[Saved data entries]
****************

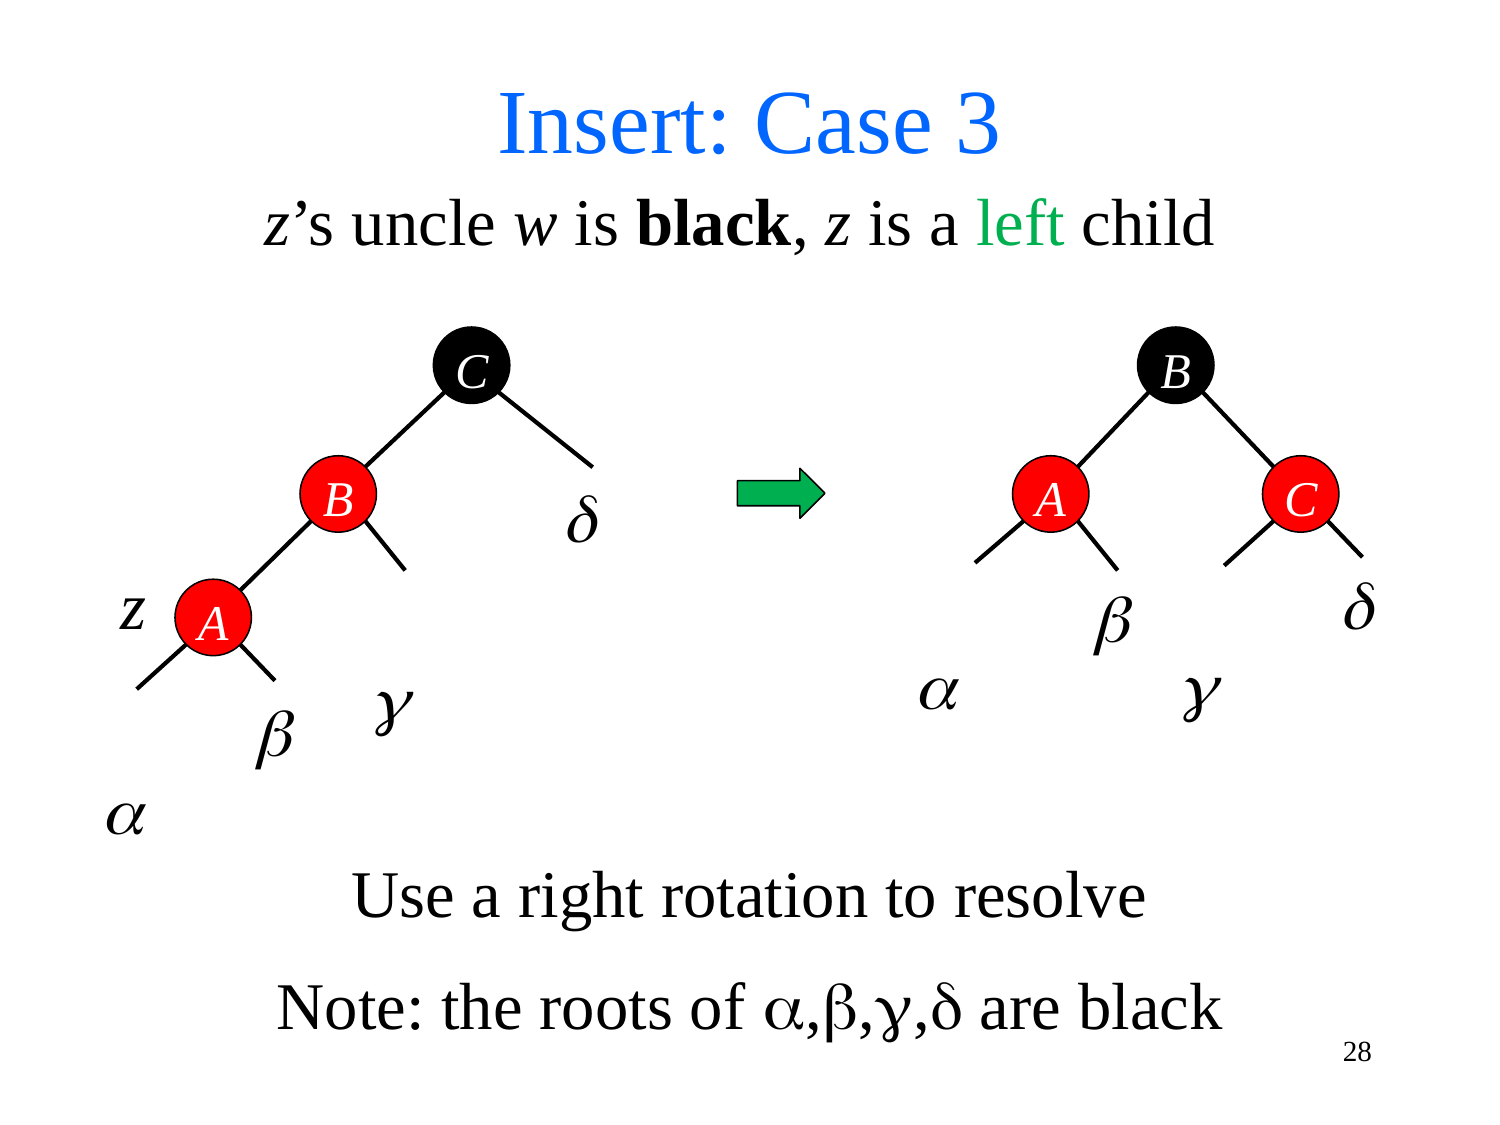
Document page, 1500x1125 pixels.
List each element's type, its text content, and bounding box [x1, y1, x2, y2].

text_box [74, 326, 676, 756]
text_box Use a right rotation to resolve [0, 843, 1500, 938]
text_box Insert: Case 3 [0, 54, 1500, 208]
text_box Note: the roots of ,,, are black [0, 955, 1500, 1051]
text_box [887, 326, 1413, 652]
text_box [737, 468, 825, 519]
text_box z’s uncle w is black, z is a left child [0, 171, 1499, 267]
slide_number 28 [1074, 1051, 1388, 1101]
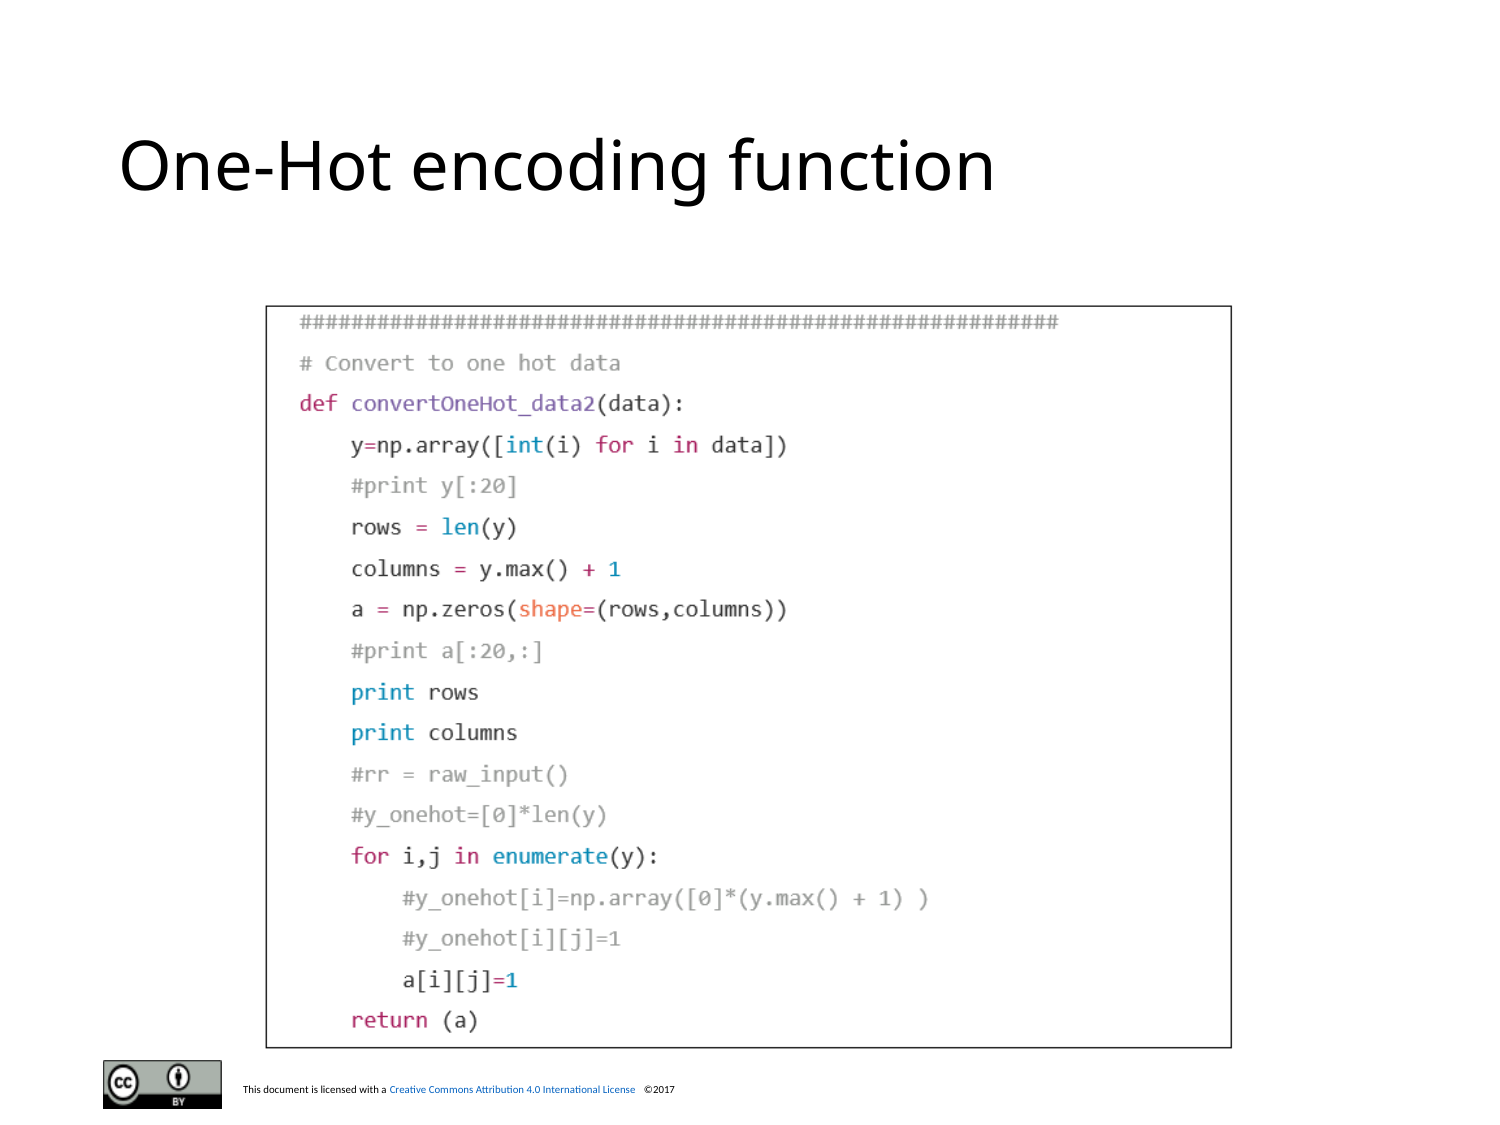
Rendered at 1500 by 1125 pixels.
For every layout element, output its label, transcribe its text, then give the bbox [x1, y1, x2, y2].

****************

What you are asked to do
What you write should match the entries exactly, except that the pictures are dropped.

Result below
Document page, 1500x1125 pixels.
List each element's type, its text content, and bounding box [x1, y1, x2, y2].

text_box [74, 326, 676, 756]
text_box Use a right rotation to resolve [0, 843, 1500, 938]
text_box Insert: Case 3 [0, 54, 1500, 208]
text_box Note: the roots of ,,, are black [0, 955, 1500, 1051]
text_box [887, 326, 1413, 652]
text_box [737, 468, 825, 519]
text_box z’s uncle w is black, z is a left child [0, 171, 1499, 267]
slide_number 28 [1074, 1051, 1388, 1101]
Rendered at 1500 by 1125 pixels.
For every layout element, output its label, transcribe its text, then give the bbox [x1, y1, x2, y2].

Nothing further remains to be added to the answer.